USING THE INFORMATION:
• 1. In the monkeypox article, which country was the most recent to confirm a case?
• 2. Using the monkeypox article, explain why Dr Maria Van Kerkhove says anti-virals and other treatments are not something everybody needs.
• 3. Please extend the monkeypox article past its final sentence.

PROVIDED PASSAGE:
· · · · ·
Smallpox vaccines already 85% effective against monkeypox 

Smallpox vaccines already 85% effective against monkeypox 

The WHO says there are less than 200 confirmed or suspected cases of monkeypox so far in 16 countries, with Denmark the latest to confirm a case. Picture: AP

Vaccines developed against smallpox are already 85% effective against monkeypox, the World Health Organisation has said, as authorities look to tackle outbreaks of the virus.

The WHO says there are less than 200 confirmed or suspected cases of monkeypox so far in 16 countries, with Denmark the latest to confirm a case.

The virus has been found in other European countries and America, while Argentina has reported further suspected cases.

WHO's head of the smallpox secretariat Dr Rosamund Lewis said scientists continued working on smallpox vaccines even though the disease was eradicated by 1980.

“It was observed that smallpox vaccines used were protective against monkeypox about 85% of the time,” she said.

“You will know that 85% is not perfect, but it is also not terrible.

This is vaccine effectiveness that is attributed to older vaccines and we now have new vaccines. 

These vaccines are not yet widely available commercially, she said, although some national health ministries have them.

She described monkeypox symptoms as including a rash developing into visible blisters around the eyes, mouth, and other areas, along with swollen lymph nodes.

The WHO briefing also heard that anti-virals and other treatments for monkeypox are in short supply globally.

Emerging diseases and zoonoses lead Dr Maria Van Kerkhove said available products need to be used appropriately.

“We will be making recommendations on who should be prioritised for this,” she said. 

“This is not something that everybody needs.

It is a virus spreading between people who are in close contact with cases.

The WHO said monkeypox is transmitted by close contact with lesions, body fluids, respiratory droplets, and contaminated materials such as bedclothes.
· · · · ·
RAW DATA:
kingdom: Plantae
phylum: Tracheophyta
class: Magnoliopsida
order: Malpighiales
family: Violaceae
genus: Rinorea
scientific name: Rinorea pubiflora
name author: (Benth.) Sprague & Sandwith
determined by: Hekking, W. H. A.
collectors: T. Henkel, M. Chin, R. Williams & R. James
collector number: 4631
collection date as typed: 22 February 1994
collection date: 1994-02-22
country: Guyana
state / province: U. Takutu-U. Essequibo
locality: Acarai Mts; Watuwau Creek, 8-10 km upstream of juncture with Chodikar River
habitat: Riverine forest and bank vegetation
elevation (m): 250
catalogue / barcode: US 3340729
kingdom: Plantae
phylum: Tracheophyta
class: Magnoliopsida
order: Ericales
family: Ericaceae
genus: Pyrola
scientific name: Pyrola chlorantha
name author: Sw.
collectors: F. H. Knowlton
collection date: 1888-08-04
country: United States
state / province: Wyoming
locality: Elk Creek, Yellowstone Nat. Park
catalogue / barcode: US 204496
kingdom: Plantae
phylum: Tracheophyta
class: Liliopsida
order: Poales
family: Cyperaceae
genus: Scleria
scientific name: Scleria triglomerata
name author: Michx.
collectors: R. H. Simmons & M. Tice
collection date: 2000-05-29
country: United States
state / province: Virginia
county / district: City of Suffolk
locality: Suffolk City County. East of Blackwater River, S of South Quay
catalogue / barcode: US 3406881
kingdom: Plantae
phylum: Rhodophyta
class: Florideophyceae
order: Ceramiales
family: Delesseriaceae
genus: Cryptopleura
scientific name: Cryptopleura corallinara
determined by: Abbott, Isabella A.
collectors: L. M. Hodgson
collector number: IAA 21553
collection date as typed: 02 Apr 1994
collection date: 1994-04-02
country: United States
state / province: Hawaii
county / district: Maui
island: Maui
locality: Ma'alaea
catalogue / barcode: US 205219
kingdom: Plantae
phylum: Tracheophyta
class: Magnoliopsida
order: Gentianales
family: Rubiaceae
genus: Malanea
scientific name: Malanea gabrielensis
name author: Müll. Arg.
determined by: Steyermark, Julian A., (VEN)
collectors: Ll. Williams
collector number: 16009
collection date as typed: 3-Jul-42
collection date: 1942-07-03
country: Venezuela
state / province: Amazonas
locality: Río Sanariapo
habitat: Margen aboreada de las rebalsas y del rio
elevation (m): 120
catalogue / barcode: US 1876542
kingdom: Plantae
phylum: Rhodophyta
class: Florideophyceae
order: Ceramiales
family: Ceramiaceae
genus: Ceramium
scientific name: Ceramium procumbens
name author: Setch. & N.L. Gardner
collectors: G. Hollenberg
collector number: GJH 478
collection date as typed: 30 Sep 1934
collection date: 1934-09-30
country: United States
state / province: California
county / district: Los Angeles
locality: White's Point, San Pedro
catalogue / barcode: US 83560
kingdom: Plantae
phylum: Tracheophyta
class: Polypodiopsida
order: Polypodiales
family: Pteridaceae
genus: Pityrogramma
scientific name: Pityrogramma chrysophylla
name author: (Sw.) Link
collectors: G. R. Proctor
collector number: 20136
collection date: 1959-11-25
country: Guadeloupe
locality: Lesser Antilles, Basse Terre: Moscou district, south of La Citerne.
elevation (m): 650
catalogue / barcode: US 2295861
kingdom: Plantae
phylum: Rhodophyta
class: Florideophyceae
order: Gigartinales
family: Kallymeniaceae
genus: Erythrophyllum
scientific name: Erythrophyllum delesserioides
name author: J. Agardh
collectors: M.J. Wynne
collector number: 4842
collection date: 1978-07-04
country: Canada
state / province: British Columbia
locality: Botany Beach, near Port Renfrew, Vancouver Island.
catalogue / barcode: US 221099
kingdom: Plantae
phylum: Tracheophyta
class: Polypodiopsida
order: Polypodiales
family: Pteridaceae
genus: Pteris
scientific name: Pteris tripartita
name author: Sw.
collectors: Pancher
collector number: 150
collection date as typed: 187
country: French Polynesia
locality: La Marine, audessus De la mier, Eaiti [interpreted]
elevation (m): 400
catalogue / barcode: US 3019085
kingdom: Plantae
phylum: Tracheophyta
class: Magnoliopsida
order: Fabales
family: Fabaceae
· · · · ·
YOUR RESPONSES:
• 1. Denmark.

• 2. She says the virus spreads between people who are in close contact with cases, so not everyone needs these treatments. The products are in short supply globally and must be used appropriately, and the WHO will recommend who should be prioritized.

• 3.
Strategies adviser at the WHO Department of Global HIV, Hepatitis, and STI Programmes, Andy Seale discussed concerns around possible discrimination or stigma linked to this disease.

He warned against using images only of dark-skinned people in media stories about the virus.

In relation to men who have sex with men, he said: “This demographic is generally a demographic that really does take care of health screening when it comes to potential sexually-transmitted infections. The fact they are being proactive about responding to unusual symptoms might be part of the story.”

Dr Derval Igoe, chair of the HSE Monkeypox Incident Management Team, said it is possible there will be some cases in Ireland. Picture: Colin Keegan/Collins Dublin
Dr Derval Igoe, chair of the HSE Monkeypox Incident Management Team, said it is possible there will be some cases in Ireland. Picture: Colin Keegan/Collins Dublin

In Ireland, the chair of the HSE Monkeypox Incident Management Team, Dr Derval Igoe, said there are no cases in Ireland so far. She said the outbreaks in Europe are different to previous outbreaks in developing countries in that they do not have links to each other, and the symptoms appear different to those usually found.

“This is new, the fact there are no links to previous cases,” she said. 

“It is possible that we may see some cases in Ireland.”

She said most people affected recover without medical intervention.